4.3 LogisticAggregator
該類中包含gradient和loss的計算,以及不同LogisticAggregator之間的合併。而gradient和loss計算又包括兩部分二元和多元:binaryUpdateInPlace和multinomialUpdateInPlace- binaryUpdateInPlace:binary邏輯迴歸
/** Update gradient and loss using binary loss function. */
private def binaryUpdateInPlace(
features: Vector,
weight: Double,
label: Double): Unit = {
val localFeaturesStd = bcFeaturesStd.value
val localCoefficients = bcCoefficients.value
val localGradientArray = gradientSumArray
//margin即為公式中的margin
val margin = - {
var sum = 0.0
features.foreachActive { (index, value) =>
if (localFeaturesStd(index) != 0.0 && value != 0.0) {
//除以localFeaturesStd進行standardization
sum += localCoefficients(index) * value / localFeaturesStd(index)
}
}
if (fitIntercept) sum += localCoefficients(numFeaturesPlusIntercept - 1)
sum
}
//同公式中的multiplier
val multiplier = weight * (1.0 / (1.0 + math.exp(margin)) - label)
//梯度更新:同樣standardization
features.foreachActive { (index, value) =>
if (localFeaturesStd(index) != 0.0 && value != 0.0) {
localGradientArray(index) += multiplier * value / localFeaturesStd(index)
}
}
if (fitIntercept) {
localGradientArray(numFeaturesPlusIntercept - 1) += multiplier
}
if (label > 0) {
// The following is equivalent to log(1 + exp(margin)) but more numerically stable.
lossSum += weight * MLUtils.log1pExp(margin)
} else {
lossSum += weight * (MLUtils.log1pExp(margin) - margin)
}
}
- 首先計算margin以及maxMargin,如公式所述。其中值得注意的是資料進行standardization,以及是否有截距。
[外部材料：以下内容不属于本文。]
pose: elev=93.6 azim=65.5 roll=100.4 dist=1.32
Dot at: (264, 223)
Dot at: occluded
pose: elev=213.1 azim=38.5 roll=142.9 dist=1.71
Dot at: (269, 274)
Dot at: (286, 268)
/** Update gradient and loss using multinomial (softmax) loss function. */
private def multinomialUpdateInPlace(
features: Vector,
weight: Double,
label: Double): Unit = {
// TODO: use level 2 BLAS operations
/*
Note: this can still be used when numClasses = 2 for binary
logistic regression without pivoting.
*/
val localFeaturesStd = bcFeaturesStd.value
val localCoefficients = bcCoefficients.value
val localGradientArray = gradientSumArray
// marginOfLabel is margins(label) in the formula
var marginOfLabel = 0.0
var maxMargin = Double.NegativeInfinity
//計算margin,如公式所述
val margins = new Array[Double](numClasses)
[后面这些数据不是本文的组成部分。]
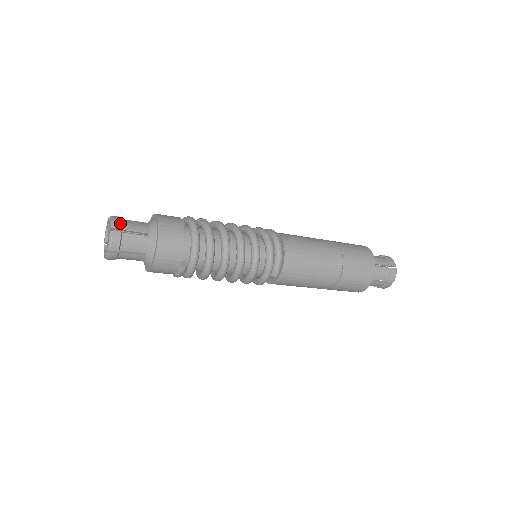
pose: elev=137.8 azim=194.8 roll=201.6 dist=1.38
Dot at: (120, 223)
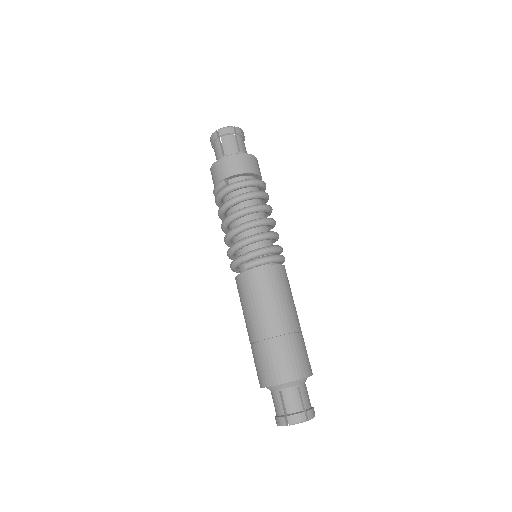
Dot at: (241, 133)
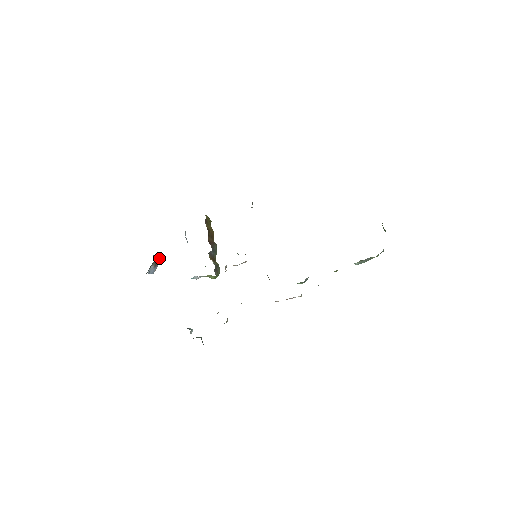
features.foreachActive { (index, value) =>
//資料進行standardization
val stdValue = value / localFeaturesStd(index)
var j = 0
while (j < numClasses) {
margins(j) += localCoefficients(index * numClasses + j) * stdValue
j += 1
}
}
var i = 0
while (i < numClasses) {
if (fitIntercept) {
margins(i) += localCoefficients(numClasses * numFeatures + i)
}
if (i == label.toInt) marginOfLabel = margins(i)
//計算maxMargin
if (margins(i) > maxMargin) {
maxMargin = margins(i)
}
i += 1
}
其中margin和multiplier是陣列,維度取決於類別數,即對於每個類別k來說就是一個浮點數;而localGradientArray則是一個矩陣(這裡將矩陣平鋪成陣列)。
tips:可以看成K個binary迴歸,分別計算margin,multiplier和gradient;一條樣本,同時計算所有引數梯度localGradientArray。
/**
* When maxMargin is greater than 0, the original formula could cause overflow.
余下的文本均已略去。